# TASK TO CARRY OUT
Check the material that follows and say how many lines include the string "negative", giving the number alone.

:: SUPPLIED DATA ::

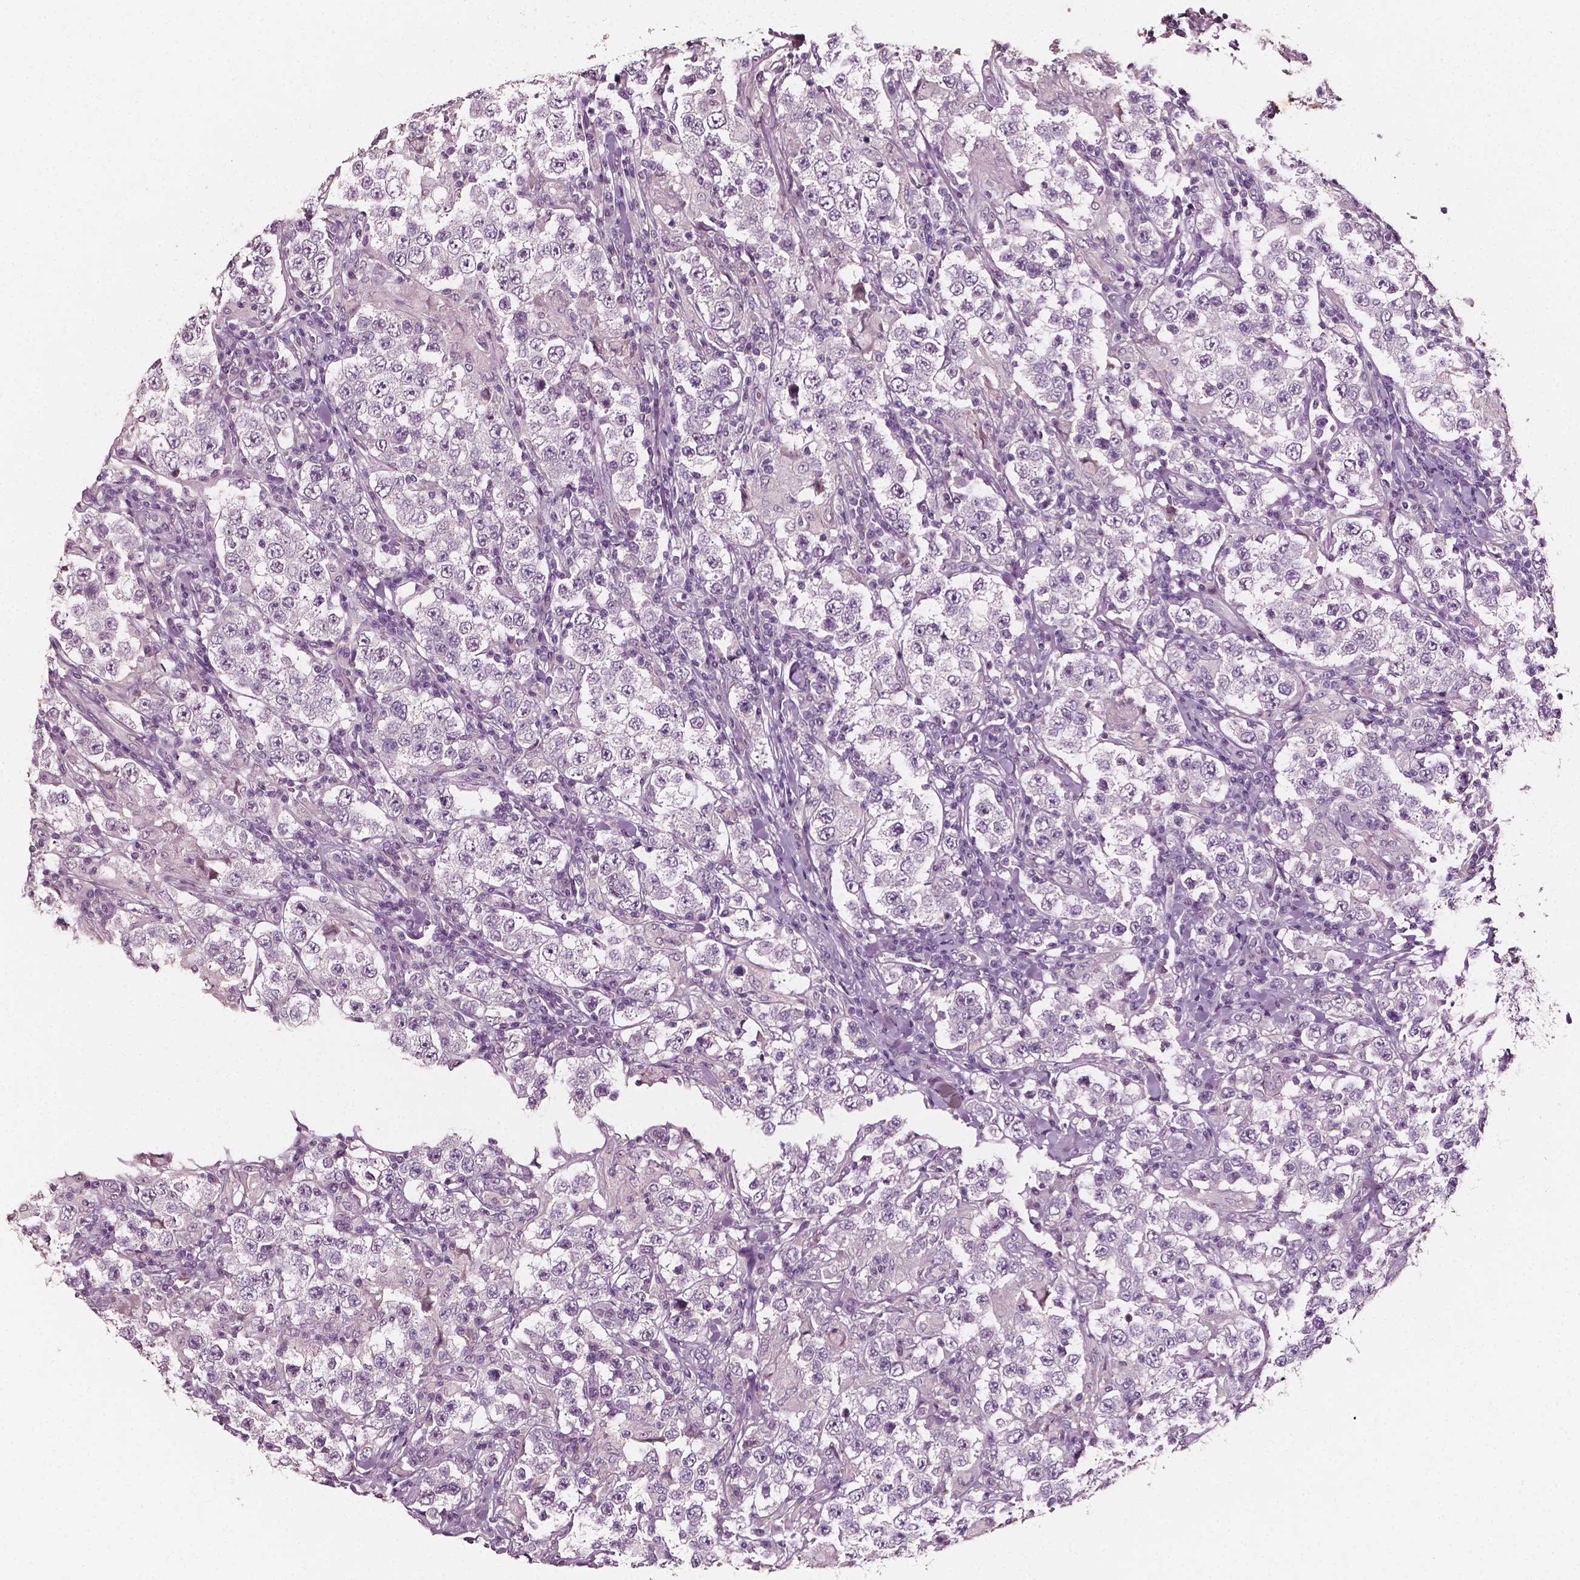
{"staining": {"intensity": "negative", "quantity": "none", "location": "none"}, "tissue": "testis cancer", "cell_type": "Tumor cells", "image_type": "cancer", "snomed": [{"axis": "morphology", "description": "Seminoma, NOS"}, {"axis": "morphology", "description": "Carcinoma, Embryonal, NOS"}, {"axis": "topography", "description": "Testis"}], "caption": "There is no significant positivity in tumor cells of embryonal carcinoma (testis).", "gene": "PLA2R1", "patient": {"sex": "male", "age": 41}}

:::
:: SUPPLIED DATA ::

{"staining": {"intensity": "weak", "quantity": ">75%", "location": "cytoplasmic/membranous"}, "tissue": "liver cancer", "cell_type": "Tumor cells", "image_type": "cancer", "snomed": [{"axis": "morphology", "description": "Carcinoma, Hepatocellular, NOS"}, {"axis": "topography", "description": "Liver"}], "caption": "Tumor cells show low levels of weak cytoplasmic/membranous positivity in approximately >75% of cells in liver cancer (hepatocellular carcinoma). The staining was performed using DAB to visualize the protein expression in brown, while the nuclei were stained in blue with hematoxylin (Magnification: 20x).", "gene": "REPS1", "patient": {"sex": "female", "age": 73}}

:::
:: SUPPLIED DATA ::

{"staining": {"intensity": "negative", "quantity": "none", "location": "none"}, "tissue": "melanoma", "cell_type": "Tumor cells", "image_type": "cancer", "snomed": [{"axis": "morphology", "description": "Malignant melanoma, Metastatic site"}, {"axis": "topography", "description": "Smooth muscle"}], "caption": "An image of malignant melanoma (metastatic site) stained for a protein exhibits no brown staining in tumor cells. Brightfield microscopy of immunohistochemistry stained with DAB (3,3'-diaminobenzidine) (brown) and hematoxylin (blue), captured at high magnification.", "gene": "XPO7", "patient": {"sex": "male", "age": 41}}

:::

# YOUR SOLUTION
2